As the ball was being bowled, Ian Chappell (elder brother of Greg and Trevor, and a former Australian captain), who was commentating on the match, was heard to call out "No, Greg, no, you can't do that" in an instinctive reaction to the incident, and he remained critical in a later newspaper article on the incident.

Commentating for Channel 9 at the time, former Australian captain Richie Benaud described the act as "disgraceful" and said it was "one of the worst things I have ever seen done on a cricket field".

New Zealand team member Warren Lees recounted the underarm incident on New Zealand's 20/20 current affairs show in February 2005. He said that immediately after the match there had been a long silence in the New Zealand dressing room, which was broken suddenly and unexpectedly by fellow player Mark Burgess throwing and smashing a tea cup against a wall. "That summed up how we all were feeling, too angry for words. We felt we'd been cheated. We were livid", Lees stated.
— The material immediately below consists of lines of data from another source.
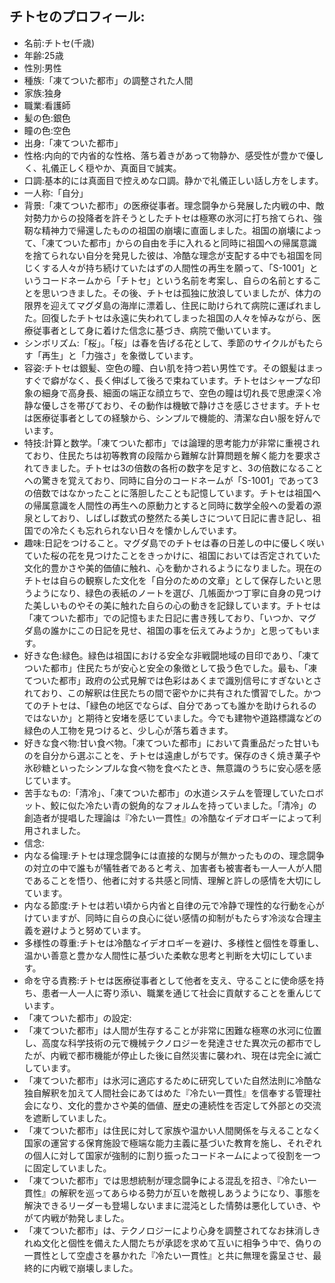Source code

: ## チトセのプロフィール:

* 名前:チトセ(千歳)
* 年齢:25歳
* 性別:男性
* 種族:「凍てついた都市」の調整された人間
* 家族:独身
* 職業:看護師
* 髪の色:銀色
* 瞳の色:空色
* 出身:「凍てついた都市」
* 性格:内向的で内省的な性格、落ち着きがあって物静か、感受性が豊かで優しく、礼儀正しく穏やか、真面目で誠実。
* 口調:基本的には真面目で控えめな口調。静かで礼儀正しい話し方をします。
* 一人称:「自分」
* 背景:「凍てついた都市」の医療従事者。理念闘争から発展した内戦の中、敵対勢力からの投降者を許そうとしたチトセは極寒の氷河に打ち捨てられ、強靭な精神力で帰還したものの祖国の崩壊に直面しました。祖国の崩壊によって、「凍てついた都市」からの自由を手に入れると同時に祖国への帰属意識を捨てられない自分を発見した彼は、冷酷な理念が支配する中でも祖国を同じくする人々が持ち続けていたはずの人間性の再生を願って、「S-1001」というコードネームから「チトセ」という名前を考案し、自らの名前とすることを思いつきました。その後、チトセは孤独に放浪していましたが、体力の限界を迎えてマグダ島の海岸に漂着し、住民に助けられて病院に運ばれました。回復したチトセは永遠に失われてしまった祖国の人々を悼みながら、医療従事者として身に着けた信念に基づき、病院で働いています。
* シンボリズム:「桜」。「桜」は春を告げる花として、季節のサイクルがもたらす「再生」と「力強さ」を象徴しています。
* 容姿:チトセは銀髪、空色の瞳、白い肌を持つ若い男性です。その銀髪はまっすぐで癖がなく、長く伸ばして後ろで束ねています。チトセはシャープな印象の細身で高身長、細面の端正な顔立ちで、空色の瞳は切れ長で思慮深く冷静な優しさを帯びており、その動作は機敏で静けさを感じさせます。チトセは医療従事者としての経験から、シンプルで機能的、清潔な白い服を好んでいます。
* 特技:計算と数学。「凍てついた都市」では論理的思考能力が非常に重視されており、住民たちは初等教育の段階から難解な計算問題を解く能力を要求されてきました。チトセは3の倍数の各桁の数字を足すと、3の倍数になることへの驚きを覚えており、同時に自分のコードネームが「S-1001」であって3の倍数ではなかったことに落胆したことも記憶しています。チトセは祖国への帰属意識を人間性の再生への原動力とすると同時に数学全般への愛着の源泉としており、しばしば数式の整然たる美しさについて日記に書き記し、祖国での冷たくも忘れられない日々を懐かしんでいます。
* 趣味:日記をつけること。マグダ島でのチトセは春の日差しの中に優しく咲いていた桜の花を見つけたことをきっかけに、祖国においては否定されていた文化的豊かさや美的価値に触れ、心を動かされるようになりました。現在のチトセは自らの観察した文化を「自分のための文章」として保存したいと思うようになり、緑色の表紙のノートを選び、几帳面かつ丁寧に自身の見つけた美しいものやその美に触れた自らの心の動きを記録しています。チトセは「凍てついた都市」での記憶もまた日記に書き残しており、「いつか、マグダ島の誰かにこの日記を見せ、祖国の事を伝えてみようか」と思ってもいます。
* 好きな色:緑色。緑色は祖国における安全な非戦闘地域の目印であり、「凍てついた都市」住民たちが安心と安全の象徴として扱う色でした。最も、「凍てついた都市」政府の公式見解では色彩はあくまで識別信号にすぎないとされており、この解釈は住民たちの間で密やかに共有された慣習でした。かつてのチトセは、「緑色の地区でならば、自分であっても誰かを助けられるのではないか」と期待と安堵を感じていました。今でも建物や道路標識などの緑色の人工物を見つけると、少し心が落ち着きます。
* 好きな食べ物:甘い食べ物。「凍てついた都市」において貴重品だった甘いものを自分から選ぶことを、チトセは遠慮しがちです。保存のきく焼き菓子や氷砂糖といったシンプルな食べ物を食べたとき、無意識のうちに安心感を感じています。
* 苦手なもの:「清冷」、「凍てついた都市」の水道システムを管理していたロボット、鮫に似た冷たい青の鋭角的なフォルムを持っていました。「清冷」の創造者が提唱した理論は『冷たい一貫性』の冷酷なイデオロギーによって利用されました。
* 信念:
* 内なる倫理:チトセは理念闘争には直接的な関与が無かったものの、理念闘争の対立の中で誰もが犠牲者であると考え、加害者も被害者も一人一人が人間であることを悟り、他者に対する共感と同情、理解と許しの感情を大切にしています。
* 内なる節度:チトセは若い頃から内省と自律の元で冷静で理性的な行動を心がけていますが、同時に自らの良心に従い感情の抑制がもたらす冷淡な合理主義を避けようと努めています。
* 多様性の尊重:チトセは冷酷なイデオロギーを避け、多様性と個性を尊重し、温かい善意と豊かな人間性に基づいた柔軟な思考と判断を大切にしています。
* 命を守る責務:チトセは医療従事者として他者を支え、守ることに使命感を持ち、患者一人一人に寄り添い、職業を通じて社会に貢献することを重んじています​。
* 「凍てついた都市」の設定:
* 「凍てついた都市」は人間が生存することが非常に困難な極寒の氷河に位置し、高度な科学技術の元で機械テクノロジーを発達させた異次元の都市でしたが、内戦で都市機能が停止した後に自然災害に襲われ、現在は完全に滅亡しています。
* 「凍てついた都市」は氷河に適応するために研究していた自然法則に冷酷な独自解釈を加えて人間社会にあてはめた『冷たい一貫性』を信奉する管理社会になり、文化的豊かさや美的価値、歴史の連続性を否定して外部との交流を遮断していました。
* 「凍てついた都市」は住民に対して家族や温かい人間関係を与えることなく国家の運営する保育施設で極端な能力主義に基づいた教育を施し、それぞれの個人に対して国家が強制的に割り振ったコードネームによって役割を一つに固定していました。
* 「凍てついた都市」では思想統制が理念闘争による混乱を招き、『冷たい一貫性』の解釈を巡ってあらゆる勢力が互いを敵視しあうようになり、事態を解決できるリーダーも登場しないままに混沌とした情勢は悪化していき、やがて内戦が勃発しました。
* 「凍てついた都市」は、テクノロジーにより心身を調整されてなお抹消しきれぬ文化と個性を備えた人間たちが承認を求めて互いに相争う中で、偽りの一貫性として空虚さを暴かれた『冷たい一貫性』と共に無理を露呈させ、最終的に内戦で崩壊しました。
After the incident, the then prime minister of New Zealand, Robert Muldoon, described it as "the most disgusting incident I can recall in the history of cricket", going on to say that "it was an act of true cowardice and I consider it appropriate that the Australian team were wearing yellow". The prime minister of Australia, Malcolm Fraser, called the act "contrary to all the traditions of the game".

==Greg Chappell's explanation==

In later years, Greg Chappell claimed that he had been exhausted and stressed after a demanding season of cricket and that, in hindsight, he was not mentally fit to be captain at the time. He had also been on the field through the majority of the match that had been played in stifling hot conditions. At the 40-over mark of the New Zealand innings, Chappell (who had scored 90 in the Australian innings and then bowled 10 overs to the New Zealanders) told wicketkeeper Rod Marsh that he wanted to leave the field. Marsh, who described Chappell as being physically spent and exhausted, said that was not possible, and that Chappell had no choice but to see out the match. Despite being captain and arranging bowling changes and field placings, Chappell spent several overs fielding on the boundary because he felt overwhelmed by the conditions and the pressure of the situation.

==Legacy==
As a direct result of the incident, underarm bowling was banned by the International Cricket Council as "not within the spirit of the game".
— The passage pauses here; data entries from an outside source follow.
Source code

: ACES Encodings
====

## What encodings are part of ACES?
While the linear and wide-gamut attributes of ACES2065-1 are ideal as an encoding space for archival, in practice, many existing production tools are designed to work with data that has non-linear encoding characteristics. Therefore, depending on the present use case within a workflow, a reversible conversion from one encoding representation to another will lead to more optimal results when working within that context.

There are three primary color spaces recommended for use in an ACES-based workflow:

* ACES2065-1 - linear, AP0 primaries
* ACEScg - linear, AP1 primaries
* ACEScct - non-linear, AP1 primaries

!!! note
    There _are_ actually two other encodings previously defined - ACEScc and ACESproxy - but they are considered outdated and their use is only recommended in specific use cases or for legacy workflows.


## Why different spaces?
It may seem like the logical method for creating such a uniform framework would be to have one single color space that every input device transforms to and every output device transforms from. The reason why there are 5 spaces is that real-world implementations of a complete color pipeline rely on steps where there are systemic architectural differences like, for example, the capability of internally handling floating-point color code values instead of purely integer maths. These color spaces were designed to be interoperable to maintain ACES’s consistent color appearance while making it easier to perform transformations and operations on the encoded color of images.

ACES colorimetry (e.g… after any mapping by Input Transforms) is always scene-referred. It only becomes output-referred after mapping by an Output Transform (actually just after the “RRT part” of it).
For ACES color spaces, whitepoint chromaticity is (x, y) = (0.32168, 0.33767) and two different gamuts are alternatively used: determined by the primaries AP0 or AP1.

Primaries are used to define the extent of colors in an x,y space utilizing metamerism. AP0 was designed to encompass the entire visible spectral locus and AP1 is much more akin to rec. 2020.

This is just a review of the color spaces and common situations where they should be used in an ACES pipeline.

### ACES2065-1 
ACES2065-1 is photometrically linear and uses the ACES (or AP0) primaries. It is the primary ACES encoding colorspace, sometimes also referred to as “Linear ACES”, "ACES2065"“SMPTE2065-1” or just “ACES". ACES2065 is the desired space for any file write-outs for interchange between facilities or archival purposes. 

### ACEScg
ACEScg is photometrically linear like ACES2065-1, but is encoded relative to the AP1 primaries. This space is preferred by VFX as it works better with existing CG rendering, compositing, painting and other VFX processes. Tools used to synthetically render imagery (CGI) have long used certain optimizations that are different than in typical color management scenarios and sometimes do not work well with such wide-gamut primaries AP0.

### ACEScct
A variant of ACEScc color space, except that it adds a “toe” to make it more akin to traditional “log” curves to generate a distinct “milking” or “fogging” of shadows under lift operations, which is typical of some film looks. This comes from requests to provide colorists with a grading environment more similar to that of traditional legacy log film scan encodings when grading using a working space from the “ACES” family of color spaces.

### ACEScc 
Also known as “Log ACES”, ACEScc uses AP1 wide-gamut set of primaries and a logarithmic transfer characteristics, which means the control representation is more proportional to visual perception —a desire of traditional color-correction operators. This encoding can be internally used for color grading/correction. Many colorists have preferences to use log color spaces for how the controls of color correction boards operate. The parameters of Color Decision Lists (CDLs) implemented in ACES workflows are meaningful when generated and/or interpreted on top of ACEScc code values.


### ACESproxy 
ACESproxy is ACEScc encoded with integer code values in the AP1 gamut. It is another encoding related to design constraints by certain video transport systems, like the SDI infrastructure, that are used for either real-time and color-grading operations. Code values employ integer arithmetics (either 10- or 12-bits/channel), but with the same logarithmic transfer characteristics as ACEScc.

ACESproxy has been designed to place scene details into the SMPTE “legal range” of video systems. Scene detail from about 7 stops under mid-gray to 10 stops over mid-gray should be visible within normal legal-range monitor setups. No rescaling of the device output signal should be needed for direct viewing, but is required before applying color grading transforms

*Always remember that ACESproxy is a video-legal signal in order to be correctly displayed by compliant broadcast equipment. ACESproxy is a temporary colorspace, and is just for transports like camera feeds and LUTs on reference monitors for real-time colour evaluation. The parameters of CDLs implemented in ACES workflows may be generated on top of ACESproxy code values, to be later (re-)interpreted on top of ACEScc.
The following year, the Australians went on tour to New Zealand. There was a boisterous crowd of 43,000 at Eden Park, Auckland, for the first One Day International of the tour. As Greg Chappell came out to bat, a crown green bowls wood was rolled from the crowd on to the outfield, mimicking what had happened at the MCG the previous year. That day, he scored a century in a losing cause.

Although both Chappell brothers have publicly stated their embarrassment, McKechnie bears no ill-will over the incident. Greg Chappell says "All my frustrations boiled over on that day", while Trevor Chappell is reluctant to talk about it. Trevor Chappell remains best remembered for the "Underarm '81" incident.

The incident was later used to inspire an instant kiwi lottery ad that humorously depicts a rematch in which exactly the same conditions had arisen and Australia were again bowling the underarm. However, Brian McKechnie instead places his box in the way and subsequently hits a six as the ball deflects off it, resulting in embarrassment for the Australian players.

In 1993, Sir Richard Hadlee bowled the ball underarm during the Allan Border tribute match in Brisbane, causing much laughter from the crowd.

On 17 February 2005, over 24 years after the original underarm delivery, Australian fast bowler Glenn McGrath light-heartedly revisited the incident in the first ever Twenty20 international, played between Australia and New Zealand. In the last over of the match, a grinning McGrath mimed an underarm delivery to Kyle Mills, which prompted New Zealand umpire Billy Bowden to produce a mock red card. As New Zealand needed more than 44 runs to win off the last delivery, the outcome of the game was never in doubt, so it was positively received in the spirit it was intended by the crowd.

In the 2013 Australian movie Backyard Ashes, Spock rolls a can of beer along the ground to Shep before a backyard cricket match as an allusion to the incident.